FILE PHOTO: Tesla's Cybertruck is displayed at Manhattan's Meatpacking District in New York City, U.S., May 8, 2021. REUTERS/Jeenah Moon/File Photo
January 14, 2022
By Hyunjoo Jin
SAN FRANCISCO (Reuters) – Tesla Inc aims to start initial production of its much-anticipated Cybertruck by the end of the first quarter of 2023, pushing back its plan to begin production late this year, a person familiar with the matter told Reuters on Thursday.
The person said the delay comes as Tesla is changing features and functions of the electric pickup to make a compelling product as competition heats up in the segment.

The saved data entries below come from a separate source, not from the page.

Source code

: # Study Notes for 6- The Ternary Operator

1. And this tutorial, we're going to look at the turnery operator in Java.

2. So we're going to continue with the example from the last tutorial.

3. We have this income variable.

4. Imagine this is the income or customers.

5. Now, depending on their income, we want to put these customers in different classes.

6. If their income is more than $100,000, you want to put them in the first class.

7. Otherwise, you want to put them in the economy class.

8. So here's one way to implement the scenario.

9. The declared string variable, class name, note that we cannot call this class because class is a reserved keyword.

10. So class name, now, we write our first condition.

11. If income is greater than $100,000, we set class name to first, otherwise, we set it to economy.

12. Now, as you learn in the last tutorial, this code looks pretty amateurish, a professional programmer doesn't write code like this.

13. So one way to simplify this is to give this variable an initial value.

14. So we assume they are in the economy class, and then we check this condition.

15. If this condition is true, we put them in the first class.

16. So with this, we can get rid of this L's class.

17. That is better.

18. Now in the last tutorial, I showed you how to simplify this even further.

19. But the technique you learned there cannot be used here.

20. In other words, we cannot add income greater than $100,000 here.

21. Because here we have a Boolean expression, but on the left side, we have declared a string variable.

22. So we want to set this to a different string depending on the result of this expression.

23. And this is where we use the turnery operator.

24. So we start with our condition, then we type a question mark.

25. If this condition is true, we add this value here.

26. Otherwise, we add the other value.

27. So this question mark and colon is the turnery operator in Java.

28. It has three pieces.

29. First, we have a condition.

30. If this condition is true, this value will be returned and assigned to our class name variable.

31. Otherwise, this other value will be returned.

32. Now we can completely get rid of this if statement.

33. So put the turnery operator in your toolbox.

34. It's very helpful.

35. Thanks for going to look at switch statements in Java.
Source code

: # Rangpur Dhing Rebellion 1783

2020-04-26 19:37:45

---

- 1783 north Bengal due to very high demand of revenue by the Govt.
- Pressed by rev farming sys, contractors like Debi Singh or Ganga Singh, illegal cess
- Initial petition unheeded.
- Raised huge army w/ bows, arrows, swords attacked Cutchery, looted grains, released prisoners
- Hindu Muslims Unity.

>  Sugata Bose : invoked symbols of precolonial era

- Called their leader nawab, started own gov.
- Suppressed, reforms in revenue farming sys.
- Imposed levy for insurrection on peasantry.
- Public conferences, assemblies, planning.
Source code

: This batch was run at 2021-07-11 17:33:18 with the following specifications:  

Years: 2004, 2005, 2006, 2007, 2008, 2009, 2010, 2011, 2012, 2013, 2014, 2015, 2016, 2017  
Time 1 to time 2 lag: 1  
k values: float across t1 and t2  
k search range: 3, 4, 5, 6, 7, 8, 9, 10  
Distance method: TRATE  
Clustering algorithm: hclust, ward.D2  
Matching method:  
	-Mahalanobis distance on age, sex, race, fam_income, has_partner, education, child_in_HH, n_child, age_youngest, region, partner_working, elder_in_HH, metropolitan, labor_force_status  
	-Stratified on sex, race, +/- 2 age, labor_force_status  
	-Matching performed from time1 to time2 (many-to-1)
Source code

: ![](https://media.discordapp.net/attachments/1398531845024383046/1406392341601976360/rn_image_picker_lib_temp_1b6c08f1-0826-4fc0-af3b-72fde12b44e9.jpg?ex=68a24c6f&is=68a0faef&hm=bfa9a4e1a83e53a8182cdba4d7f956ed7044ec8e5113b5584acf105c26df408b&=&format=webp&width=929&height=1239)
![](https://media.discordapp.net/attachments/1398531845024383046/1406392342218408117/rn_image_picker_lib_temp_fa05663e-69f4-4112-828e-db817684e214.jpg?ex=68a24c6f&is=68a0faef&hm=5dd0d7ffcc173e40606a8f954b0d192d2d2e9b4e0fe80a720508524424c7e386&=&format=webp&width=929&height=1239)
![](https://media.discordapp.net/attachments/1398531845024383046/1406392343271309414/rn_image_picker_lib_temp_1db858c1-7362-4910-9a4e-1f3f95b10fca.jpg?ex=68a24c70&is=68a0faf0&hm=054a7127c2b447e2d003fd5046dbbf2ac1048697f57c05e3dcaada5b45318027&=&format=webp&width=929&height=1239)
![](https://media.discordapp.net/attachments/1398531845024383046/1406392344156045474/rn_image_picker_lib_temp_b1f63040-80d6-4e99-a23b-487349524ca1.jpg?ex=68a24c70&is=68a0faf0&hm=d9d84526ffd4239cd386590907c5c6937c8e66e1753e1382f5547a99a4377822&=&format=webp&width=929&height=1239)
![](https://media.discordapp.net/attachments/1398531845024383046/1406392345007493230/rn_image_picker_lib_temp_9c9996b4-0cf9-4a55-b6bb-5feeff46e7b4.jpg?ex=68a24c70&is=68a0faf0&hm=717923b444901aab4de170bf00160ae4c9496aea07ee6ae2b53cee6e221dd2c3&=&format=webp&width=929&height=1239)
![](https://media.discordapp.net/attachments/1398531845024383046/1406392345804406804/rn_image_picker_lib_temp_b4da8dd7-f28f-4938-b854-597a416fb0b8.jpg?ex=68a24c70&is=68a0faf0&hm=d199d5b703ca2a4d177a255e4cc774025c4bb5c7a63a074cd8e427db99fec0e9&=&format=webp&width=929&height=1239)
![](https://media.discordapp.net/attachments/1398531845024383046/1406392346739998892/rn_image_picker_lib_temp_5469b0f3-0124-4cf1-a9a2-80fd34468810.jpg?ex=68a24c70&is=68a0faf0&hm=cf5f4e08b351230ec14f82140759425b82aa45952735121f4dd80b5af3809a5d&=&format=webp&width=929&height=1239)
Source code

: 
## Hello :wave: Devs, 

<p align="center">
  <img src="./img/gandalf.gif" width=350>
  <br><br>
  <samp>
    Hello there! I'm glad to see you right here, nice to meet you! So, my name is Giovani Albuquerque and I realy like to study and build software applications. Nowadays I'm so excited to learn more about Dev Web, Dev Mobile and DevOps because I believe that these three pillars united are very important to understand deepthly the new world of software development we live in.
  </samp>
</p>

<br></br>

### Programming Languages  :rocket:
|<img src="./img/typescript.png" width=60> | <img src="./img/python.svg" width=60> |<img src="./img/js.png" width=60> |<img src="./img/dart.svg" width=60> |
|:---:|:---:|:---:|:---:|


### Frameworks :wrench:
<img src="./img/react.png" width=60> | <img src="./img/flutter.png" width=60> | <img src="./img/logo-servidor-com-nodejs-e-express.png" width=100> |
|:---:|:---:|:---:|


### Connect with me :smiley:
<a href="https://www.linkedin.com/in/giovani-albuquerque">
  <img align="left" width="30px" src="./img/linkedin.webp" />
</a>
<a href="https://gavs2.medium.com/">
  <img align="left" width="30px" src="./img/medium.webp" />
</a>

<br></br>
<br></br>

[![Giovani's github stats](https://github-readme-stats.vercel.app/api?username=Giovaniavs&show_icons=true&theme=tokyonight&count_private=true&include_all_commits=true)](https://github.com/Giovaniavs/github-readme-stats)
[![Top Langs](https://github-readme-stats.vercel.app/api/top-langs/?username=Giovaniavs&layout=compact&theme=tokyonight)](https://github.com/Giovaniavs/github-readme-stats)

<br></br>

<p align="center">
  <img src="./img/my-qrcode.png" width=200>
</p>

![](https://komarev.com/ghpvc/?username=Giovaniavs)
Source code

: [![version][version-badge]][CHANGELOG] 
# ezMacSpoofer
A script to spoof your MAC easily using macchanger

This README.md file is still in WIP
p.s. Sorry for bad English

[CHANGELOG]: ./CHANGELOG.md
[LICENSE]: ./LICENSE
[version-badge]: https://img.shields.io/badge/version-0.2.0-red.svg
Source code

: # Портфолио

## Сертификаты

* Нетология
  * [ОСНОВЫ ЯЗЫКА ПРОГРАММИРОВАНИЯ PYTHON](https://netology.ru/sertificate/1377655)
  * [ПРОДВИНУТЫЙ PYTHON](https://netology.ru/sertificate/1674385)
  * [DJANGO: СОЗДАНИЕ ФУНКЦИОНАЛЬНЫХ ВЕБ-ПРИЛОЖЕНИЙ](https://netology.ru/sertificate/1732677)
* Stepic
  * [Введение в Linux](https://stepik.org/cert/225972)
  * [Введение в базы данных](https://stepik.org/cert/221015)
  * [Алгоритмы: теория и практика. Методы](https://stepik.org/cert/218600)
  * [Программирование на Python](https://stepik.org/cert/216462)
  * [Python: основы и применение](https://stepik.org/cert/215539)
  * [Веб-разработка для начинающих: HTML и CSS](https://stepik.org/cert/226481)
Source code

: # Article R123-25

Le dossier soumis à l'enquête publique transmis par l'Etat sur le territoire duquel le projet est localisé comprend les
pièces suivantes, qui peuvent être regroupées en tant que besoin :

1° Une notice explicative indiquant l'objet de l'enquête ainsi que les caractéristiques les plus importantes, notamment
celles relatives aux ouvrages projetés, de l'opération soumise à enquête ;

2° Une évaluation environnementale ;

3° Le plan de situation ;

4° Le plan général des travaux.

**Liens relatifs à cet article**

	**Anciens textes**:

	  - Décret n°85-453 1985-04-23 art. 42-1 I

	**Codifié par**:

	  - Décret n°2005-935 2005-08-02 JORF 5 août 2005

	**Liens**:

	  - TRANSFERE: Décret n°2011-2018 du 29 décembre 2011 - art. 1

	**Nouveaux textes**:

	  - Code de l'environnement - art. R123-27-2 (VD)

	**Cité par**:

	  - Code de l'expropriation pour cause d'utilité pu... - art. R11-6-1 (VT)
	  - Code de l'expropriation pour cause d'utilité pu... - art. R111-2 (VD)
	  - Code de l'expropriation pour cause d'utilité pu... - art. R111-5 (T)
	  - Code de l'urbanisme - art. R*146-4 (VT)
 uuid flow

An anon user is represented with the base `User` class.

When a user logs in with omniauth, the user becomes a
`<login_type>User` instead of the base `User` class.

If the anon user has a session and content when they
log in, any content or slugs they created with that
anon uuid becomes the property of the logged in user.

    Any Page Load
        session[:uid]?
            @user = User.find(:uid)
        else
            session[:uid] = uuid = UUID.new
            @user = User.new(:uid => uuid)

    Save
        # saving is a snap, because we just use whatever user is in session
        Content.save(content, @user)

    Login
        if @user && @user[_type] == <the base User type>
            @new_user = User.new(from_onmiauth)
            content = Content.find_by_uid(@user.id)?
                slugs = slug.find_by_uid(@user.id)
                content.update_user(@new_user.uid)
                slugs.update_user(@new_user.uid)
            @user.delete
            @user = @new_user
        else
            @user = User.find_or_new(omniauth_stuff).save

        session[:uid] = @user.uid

Tesla is expected to make limited production of the Cybertruck in the first quarter of 2023 before increasing output, the source said.
Tesla did not immediately respond to a request for comment.
Tesla, the world’s top electric car maker, makes electric sedans and sport utility vehicles but has missed out on the pickup truck segment, which is profitable and hugely popular in America.
Ford Motor Co and Rivian Automotive are ahead of Tesla in launching electric pickups.
Ford said early this month it will nearly double annual production capacity for its red-hot F-150 Lightning electric pickup to 150,000 vehicles ahead of its arrival this spring at U.S. dealers.
Ford’s market value breached $100 billion for the first time on Thursday when Tesla shares fell 6.7% and Rivian slumped 7.1%.
CEO Elon Musk, who unveiled the futuristic vehicle in 2019, had already delayed its production from late 2021 to late 2022.
Musk has said he will provide an updated product road map on Tesla’s Jan. 26 earnings call.
“Oh man, this year has been such a supply chain nightmare & it’s not over!,” he tweeted in late November, when asked about the Cybertruck.
Tesla recently removed a reference to its production schedule from its Cybertruck order website. Last month, the website said, “You will be able to complete your configuration as production nears in 2022.” Now “in 2022” has been omitted.
Tesla plans to produce the Cybertruck at its factory in Texas, which is expected to start production of Model Y cars early this year.